→ **DATA EXTRACT**:
================

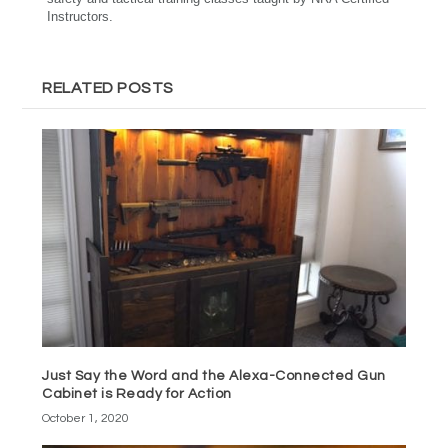
Instructors.
RELATED POSTS
Just Say the Word and the Alexa-Connected Gun
Cabinet is Ready for Action
October 1, 2020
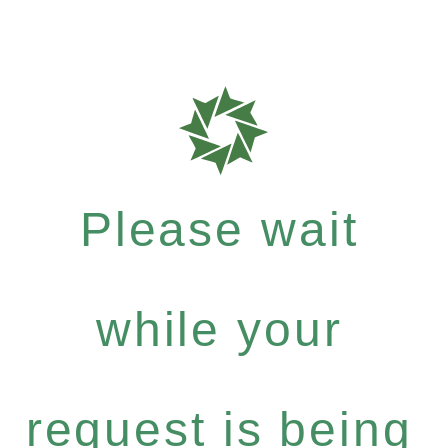
Please wait
while your
request is being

================

Your copy should repeat each entry above exactly but contain no pictures.

Instructors.
RELATED POSTS
Just Say the Word and the Alexa-Connected Gun
Cabinet is Ready for Action
October 1, 2020
Please wait
while your
request is being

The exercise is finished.